О чем, как нам кажется, следует помнить родителям, если у них возникает соблазн излишне нянчится со своим ребенком? Прежде всего о том, что они тем самым порождают и умножают детские страхи.

— Постойте–постойте! То есть как? Ограждая ребенка от опасностей, мы сеем в нем страхи?

Ну конечно! О чем думает маленький мальчик, когда взрослые не отпускают его от себя ни на шаг? Он думает: «Какой же это, должно быть, страшный, ужасный, опасный мир! Собака кусается, машина давит, дядька крадет, тетка дает отравленную конфетку, в дверь звонят только воры. И даже вкусные фрукты — это прежде всего носители смертоносных бактерий…»

Получается, что у всего окружающего мира есть только одна сторона, одна функция — агрессивная. И мишень этих агрессивных импульсов — он, маленький ребенок. Тут и взрослому–то немудрено свихнуться!

Кстати, в Западной Европе со взрослыми провели гораздо более невинный эксперимент, но и его результаты показательны. Было открыто кафе с оригинальным интерьером. Оригинальность заключалась в том, что взрослые, попадая в это кафе, оказывались в положении детей. Габариты мебели соотносились с величиной взрослого человека так же, как габариты обычной мебели — с величиной пятилетнего ребенка. Посетители кафе утопали в гигантских креслах, не доставали ногами до пола, а руками до еды на столе. Выяснилось, что это весьма неприятное чувство, и кафе вскоре опустело. Мамам и папам дали понять, каково ребенку в мире взрослых. Очень, конечно, приблизительно и совсем чуть–чуть…

Да ребенок и так себя ощущает лилипутом в стране Гулливеров. И гиперопека это тягостное чувство, безусловно, усугубляет. Ведь если его, ребенка, так неустанно охраняют, оберегают, контролируют, предупреждают, значит, он уж совсем беспомощный? Значит, только дунь на него — и мокрого места не останется! Надо заметить, что с жалобами на детские страхи к нам часто обращаются именно те родители, которые ни на шаг не отпускают ребенка от себя. А детской ленью, как правило, обеспокоены те, кто делает с ребенком уроки даже по пению. И никому из них (во всяком случае в нашей практике) не приходило в голову менять что–то не в ребенке, а в своем отношении к нему.
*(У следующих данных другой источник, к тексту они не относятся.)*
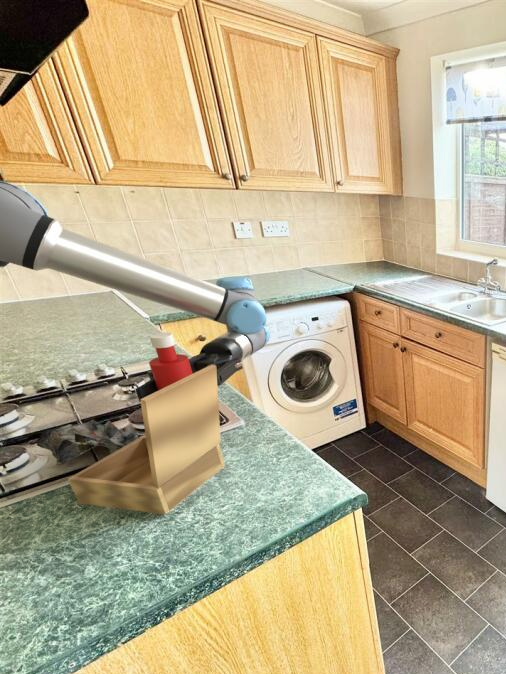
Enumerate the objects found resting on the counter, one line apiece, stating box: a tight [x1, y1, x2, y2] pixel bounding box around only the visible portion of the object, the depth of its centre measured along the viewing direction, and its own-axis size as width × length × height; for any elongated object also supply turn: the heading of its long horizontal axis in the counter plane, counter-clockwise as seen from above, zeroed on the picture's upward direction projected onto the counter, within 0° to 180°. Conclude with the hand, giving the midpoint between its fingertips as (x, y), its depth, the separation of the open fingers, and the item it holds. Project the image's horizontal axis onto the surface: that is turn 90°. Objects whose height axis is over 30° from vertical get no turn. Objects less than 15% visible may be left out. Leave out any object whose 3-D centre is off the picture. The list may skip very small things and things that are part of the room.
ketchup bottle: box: [148, 332, 193, 391], centre depth 83 cm, size 6×6×21 cm
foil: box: [36, 418, 146, 466], centre depth 82 cm, size 12×11×15 cm
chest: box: [67, 434, 226, 515], centre depth 75 cm, size 16×14×6 cm
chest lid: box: [139, 365, 222, 488], centre depth 69 cm, size 16×14×1 cm
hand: (158, 395), depth 79 cm, fingers closed on ketchup bottle, 6 cm apart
У гиперопеки есть и более отдаленные печальные последствия. Впрочем, и не такие уж отдаленные.

Например, необдуманные ранние браки–лишь бы поскорее выпорхнуть из–под душного родительского крыла. Но это еще не самое худшее. Давно известно, что именно маменькины сынки и дочки при первой возможности пускаются во все тяжкие. Ну а другие — вроде Миши, о котором мы рассказали вначале, — остаются «до старости щенками», обреченными на рабскую зависимость сперва от родителей, а потом от жены или мужа.